For example, in one of the ways the OAuth2 specification can be used (called "password flow") it is required to send a username and password as form fields.
The spec requires the fields to be exactly named username and password, and to be sent as form fields, not JSON.
With Form you can declare the same configurations as with Body (and Query, Path, Cookie), including validation, examples, an alias (e.g. user-name instead of username), etc.
Info
Form is a class that inherits directly from Body.
Tip
To declare form bodies, you need to use Form explicitly, because without it the parameters would be interpreted as query parameters or body (JSON) parameters.
The way HTML forms (<form></form>) sends the data to the server normally uses a "special" encoding for that data, it's different from JSON.
FastAPI will make sure to read that data from the right place instead of JSON.
Technical Details
Data from forms is normally encoded using the "media type" application/x-www-form-urlencoded.
But when the form includes files, it is encoded as multipart/form-data.
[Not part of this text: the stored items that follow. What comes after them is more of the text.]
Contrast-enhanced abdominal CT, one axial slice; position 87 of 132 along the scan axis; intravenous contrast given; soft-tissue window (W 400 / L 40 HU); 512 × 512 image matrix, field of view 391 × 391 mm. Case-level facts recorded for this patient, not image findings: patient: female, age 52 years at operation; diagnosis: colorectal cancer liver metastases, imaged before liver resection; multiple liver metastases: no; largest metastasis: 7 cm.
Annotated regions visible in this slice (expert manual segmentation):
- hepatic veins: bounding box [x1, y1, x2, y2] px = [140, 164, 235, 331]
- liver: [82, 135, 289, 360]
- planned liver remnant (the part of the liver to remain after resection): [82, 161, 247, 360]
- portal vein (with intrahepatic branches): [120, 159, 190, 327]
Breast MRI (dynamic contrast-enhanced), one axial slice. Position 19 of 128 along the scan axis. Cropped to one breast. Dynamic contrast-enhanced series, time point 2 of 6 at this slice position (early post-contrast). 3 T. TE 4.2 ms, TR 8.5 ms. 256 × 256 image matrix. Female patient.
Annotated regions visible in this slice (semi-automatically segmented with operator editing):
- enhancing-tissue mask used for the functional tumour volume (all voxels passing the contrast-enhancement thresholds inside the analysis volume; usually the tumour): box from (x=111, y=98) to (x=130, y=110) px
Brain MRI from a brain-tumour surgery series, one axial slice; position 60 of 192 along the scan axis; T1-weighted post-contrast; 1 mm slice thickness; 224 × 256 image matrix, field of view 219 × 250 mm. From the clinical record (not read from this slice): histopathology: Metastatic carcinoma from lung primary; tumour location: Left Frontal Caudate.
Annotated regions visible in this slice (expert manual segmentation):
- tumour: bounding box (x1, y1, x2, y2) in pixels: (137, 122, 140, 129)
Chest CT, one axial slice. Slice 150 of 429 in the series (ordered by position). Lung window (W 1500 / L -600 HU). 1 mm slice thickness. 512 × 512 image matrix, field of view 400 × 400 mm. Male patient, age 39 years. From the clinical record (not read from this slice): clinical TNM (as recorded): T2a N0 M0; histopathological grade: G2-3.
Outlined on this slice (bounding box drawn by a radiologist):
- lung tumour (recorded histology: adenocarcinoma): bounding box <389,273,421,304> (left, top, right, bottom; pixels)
You'll read about handling files in the next chapter.
If you want to read more about these encodings and form fields, head to the MDN web docs for POST.
Warning
You can declare multiple Form parameters in a path operation, but you can't also declare Body fields that you expect to receive as JSON, as the request will have the body encoded using application/x-www-form-urlencoded instead of application/json.
This is not a limitation of FastAPI, it's part of the HTTP protocol.